Stored entries
________

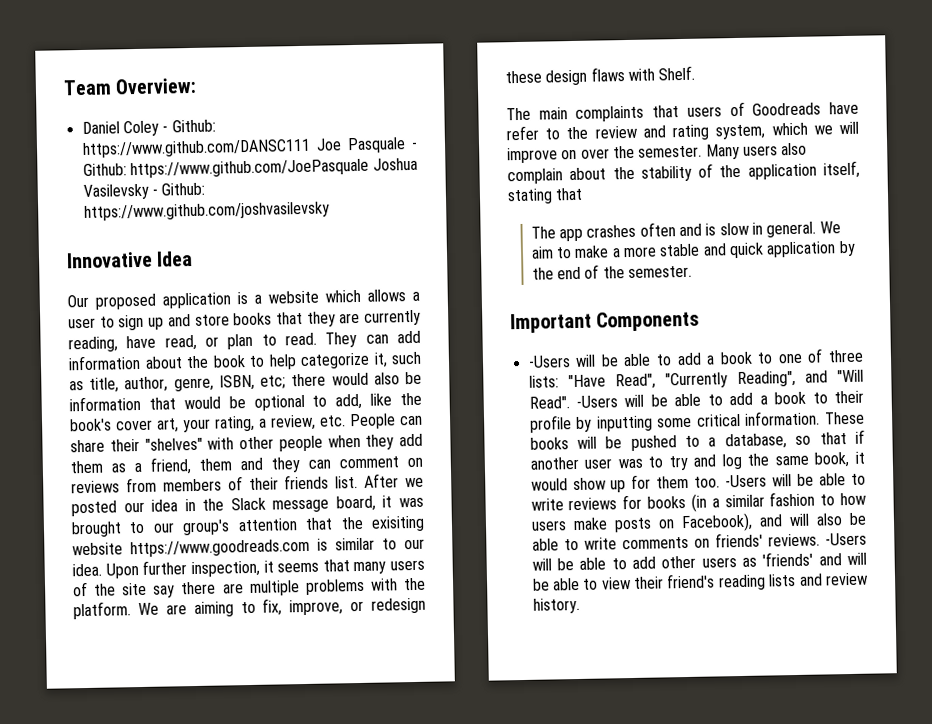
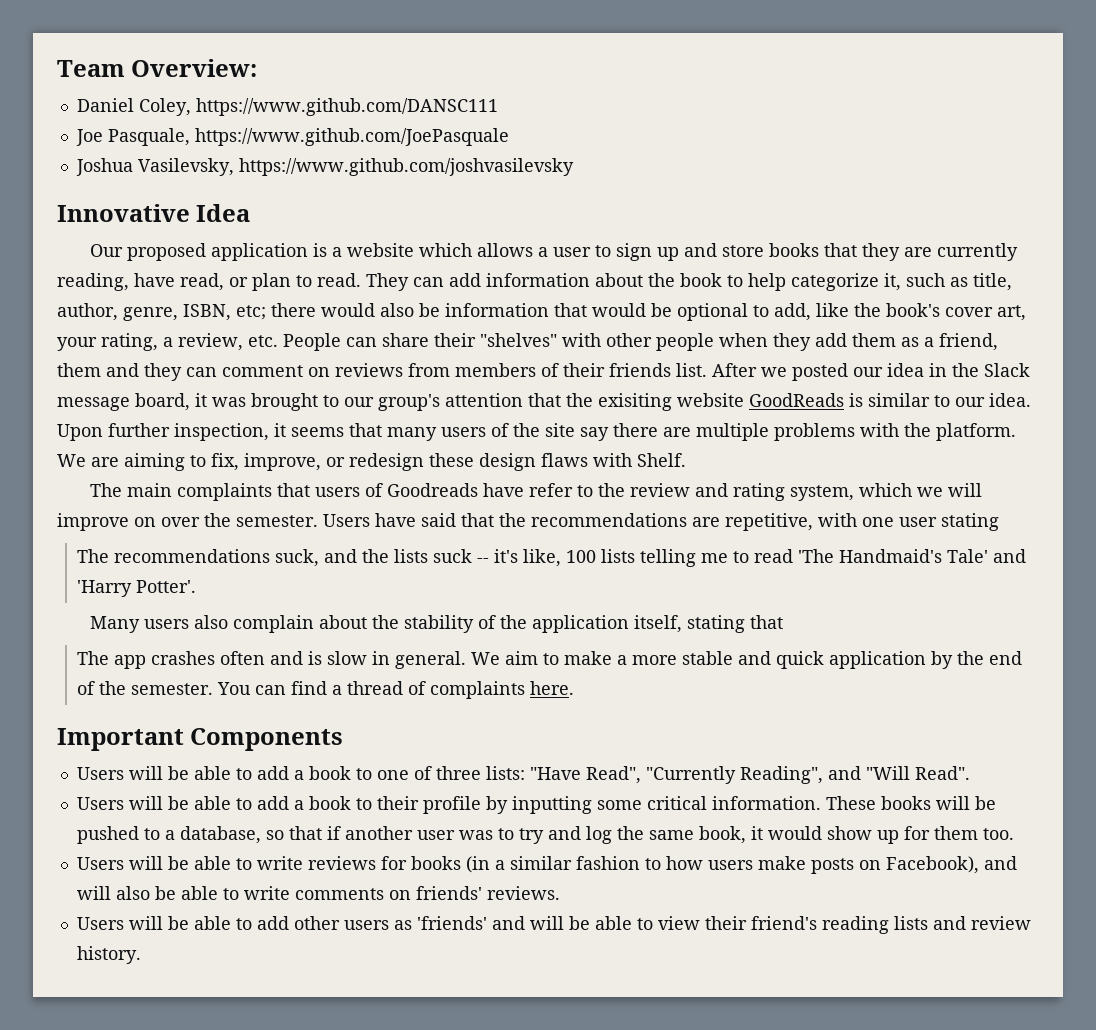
[122,119,216,137] [81,137,418,158] [82,157,418,179] [82,182,206,200] Coley - Github: https://www.github.com/DANSC111 Joe Pasquale - Github: https://www.github.com/JoePasquale Joshua Vasilevsky - Github: -> [138,98,498,116] [75,128,509,146] [75,158,234,176] Coley, https://www.github.com/DANSC111 // Joe Pasquale, https://www.github.com/JoePasquale // Joshua Vasilevsky,
[130,538,310,558] https://www.goodreads.com -> [749,393,844,407] GoodReads
(703, 151) none -> [323,513,999,531] [77,549,1027,567] [77,580,197,597] Users have said that the recommendations are repetitive, with one user stating // The recommendations suck, and the lists suck -- it's like, 100 lists telling me to read 'The Handmaid's Tale' and 'Harry Potter'. //
(693, 272) none -> [217,681,575,699] You can find a thread of complaints here.
[527,355,571,368] -Users -> [76,767,124,780] Users
[576,395,619,408] -Users -> [76,797,124,810] // Users
[725,474,768,488] -Users -> [76,857,124,870] // Users
[825,532,867,546] -Users -> [76,917,124,930] // Users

________

* [What you have to do]: Give back each entry verbatim but drop its pictures.

* [Result of this task]:
[122,119,216,137] [81,137,418,158] [82,157,418,179] [82,182,206,200] Coley - Github: https://www.github.com/DANSC111 Joe Pasquale - Github: https://www.github.com/JoePasquale Joshua Vasilevsky - Github: -> [138,98,498,116] [75,128,509,146] [75,158,234,176] Coley, https://www.github.com/DANSC111 // Joe Pasquale, https://www.github.com/JoePasquale // Joshua Vasilevsky,
[130,538,310,558] https://www.goodreads.com -> [749,393,844,407] GoodReads
(703, 151) none -> [323,513,999,531] [77,549,1027,567] [77,580,197,597] Users have said that the recommendations are repetitive, with one user stating // The recommendations suck, and the lists suck -- it's like, 100 lists telling me to read 'The Handmaid's Tale' and 'Harry Potter'. //
(693, 272) none -> [217,681,575,699] You can find a thread of complaints here.
[527,355,571,368] -Users -> [76,767,124,780] Users
[576,395,619,408] -Users -> [76,797,124,810] // Users
[725,474,768,488] -Users -> [76,857,124,870] // Users
[825,532,867,546] -Users -> [76,917,124,930] // Users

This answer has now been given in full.